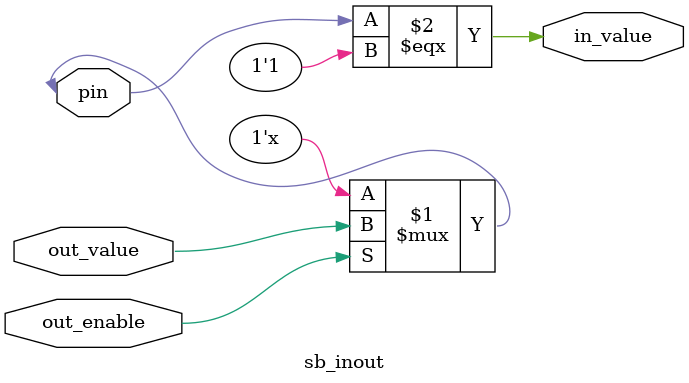
<source format=sv>
`default_nettype none
`timescale 1ns / 1ps

module sb_inout(
	inout pin,
	input out_enable,
	input out_value,
	output in_value
);

assign pin = out_enable ? out_value : 1'bz;
assign in_value = pin === 1'b1;

endmodule

</source>
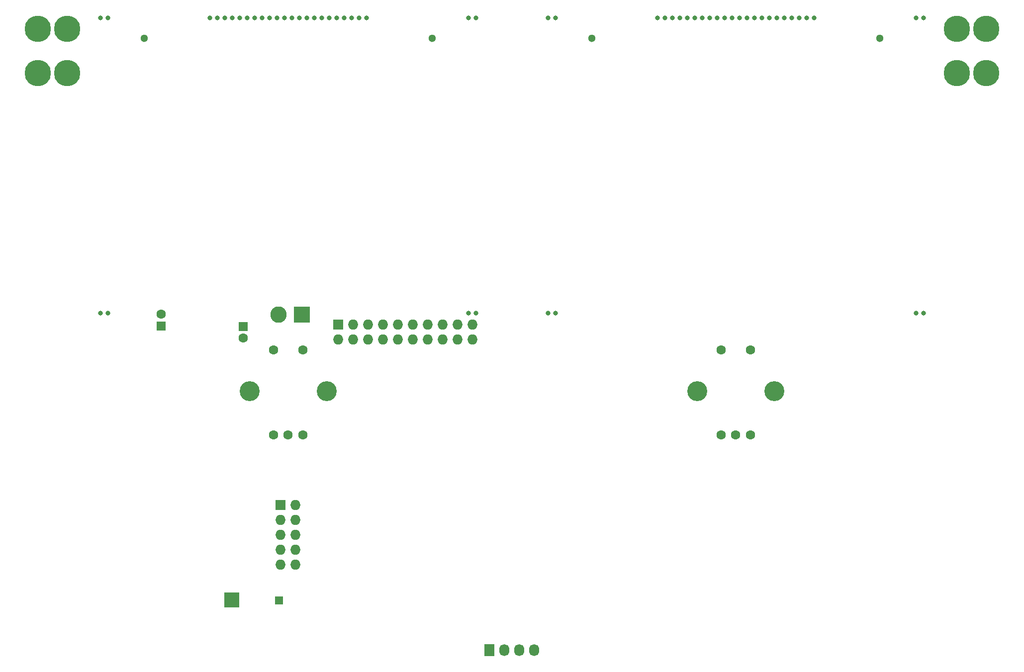
<source format=gbs>
G04 #@! TF.FileFunction,Soldermask,Bot*
%FSLAX46Y46*%
G04 Gerber Fmt 4.6, Leading zero omitted, Abs format (unit mm)*
G04 Created by KiCad (PCBNEW (2014-jul-16 BZR unknown)-product) date Qui 04 Dez 2014 17:46:42 BRST*
%MOMM*%
G01*
G04 APERTURE LIST*
%ADD10C,0.152400*%
%ADD11R,1.600000X1.600000*%
%ADD12C,1.600000*%
%ADD13C,4.500000*%
%ADD14C,3.400000*%
%ADD15C,0.800000*%
%ADD16C,1.300000*%
%ADD17R,1.727200X1.727200*%
%ADD18O,1.727200X1.727200*%
%ADD19R,2.794000X2.794000*%
%ADD20C,2.794000*%
%ADD21R,1.727200X2.032000*%
%ADD22O,1.727200X2.032000*%
%ADD23R,2.500000X2.500000*%
%ADD24R,1.400000X1.400000*%
G04 APERTURE END LIST*
D10*
D11*
X38800000Y-54680000D03*
D12*
X38800000Y-56680000D03*
D11*
X24900000Y-54600000D03*
D12*
X24900000Y-52600000D03*
D13*
X165360000Y-11500000D03*
X165360000Y-4000000D03*
X160360000Y-11500000D03*
X160360000Y-4000000D03*
X8840000Y-11500000D03*
X8840000Y-4000000D03*
X3840000Y-11500000D03*
X3840000Y-4000000D03*
D12*
X49000000Y-73170000D03*
X49000000Y-58670000D03*
X44000000Y-73170000D03*
X44000000Y-58670000D03*
X46500000Y-73170000D03*
D14*
X53100000Y-65670000D03*
X39900000Y-65670000D03*
D12*
X125200000Y-73170000D03*
X125200000Y-58670000D03*
X120200000Y-73170000D03*
X120200000Y-58670000D03*
X122700000Y-73170000D03*
D14*
X129300000Y-65670000D03*
X116100000Y-65670000D03*
D15*
X33165000Y-2150000D03*
X34435000Y-2150000D03*
X35705000Y-2150000D03*
X36975000Y-2150000D03*
X38245000Y-2150000D03*
X39515000Y-2150000D03*
X40785000Y-2150000D03*
X42055000Y-2150000D03*
X43325000Y-2150000D03*
X44595000Y-2150000D03*
X45865000Y-2150000D03*
X47135000Y-2150000D03*
X48405000Y-2150000D03*
X49675000Y-2150000D03*
X50945000Y-2150000D03*
X52215000Y-2150000D03*
X53485000Y-2150000D03*
X54755000Y-2150000D03*
X56025000Y-2150000D03*
X57295000Y-2150000D03*
X58565000Y-2150000D03*
X59835000Y-2150000D03*
X14525000Y-2150000D03*
X15775000Y-2150000D03*
X78475000Y-2150000D03*
X77225000Y-2150000D03*
X78475000Y-52450000D03*
X77225000Y-52450000D03*
X14525000Y-52450000D03*
X15775000Y-52450000D03*
D16*
X22000000Y-5600000D03*
X71000000Y-5600000D03*
D15*
X109365000Y-2150000D03*
X110635000Y-2150000D03*
X111905000Y-2150000D03*
X113175000Y-2150000D03*
X114445000Y-2150000D03*
X115715000Y-2150000D03*
X116985000Y-2150000D03*
X118255000Y-2150000D03*
X119525000Y-2150000D03*
X120795000Y-2150000D03*
X122065000Y-2150000D03*
X123335000Y-2150000D03*
X124605000Y-2150000D03*
X125875000Y-2150000D03*
X127145000Y-2150000D03*
X128415000Y-2150000D03*
X129685000Y-2150000D03*
X130955000Y-2150000D03*
X132225000Y-2150000D03*
X133495000Y-2150000D03*
X134765000Y-2150000D03*
X136035000Y-2150000D03*
X90725000Y-2150000D03*
X91975000Y-2150000D03*
X154675000Y-2150000D03*
X153425000Y-2150000D03*
X154675000Y-52450000D03*
X153425000Y-52450000D03*
X90725000Y-52450000D03*
X91975000Y-52450000D03*
D16*
X98200000Y-5600000D03*
X147200000Y-5600000D03*
D17*
X55045000Y-54330000D03*
D18*
X55045000Y-56870000D03*
X57585000Y-54330000D03*
X57585000Y-56870000D03*
X60125000Y-54330000D03*
X60125000Y-56870000D03*
X62665000Y-54330000D03*
X62665000Y-56870000D03*
X65205000Y-54330000D03*
X65205000Y-56870000D03*
X67745000Y-54330000D03*
X67745000Y-56870000D03*
X70285000Y-54330000D03*
X70285000Y-56870000D03*
X72825000Y-54330000D03*
X72825000Y-56870000D03*
X75365000Y-54330000D03*
X75365000Y-56870000D03*
X77905000Y-54330000D03*
X77905000Y-56870000D03*
D19*
X48801200Y-52650000D03*
D20*
X44838800Y-52650000D03*
D21*
X80790000Y-109800000D03*
D22*
X83330000Y-109800000D03*
X85870000Y-109800000D03*
X88410000Y-109800000D03*
D17*
X45230000Y-85095000D03*
D18*
X47770000Y-85095000D03*
X45230000Y-87635000D03*
X47770000Y-87635000D03*
X45230000Y-90175000D03*
X47770000Y-90175000D03*
X45230000Y-92715000D03*
X47770000Y-92715000D03*
X45230000Y-95255000D03*
X47770000Y-95255000D03*
D23*
X36900000Y-101300000D03*
D24*
X44930000Y-101320000D03*
M02*

</source>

THE TASK -
The lines that contain the word "assign" are wanted; copy each of them from the records.

WRITTEN RESPONSE -
assign pin = out_enable ? out_value : 1'bz;
assign in_value = pin === 1'b1;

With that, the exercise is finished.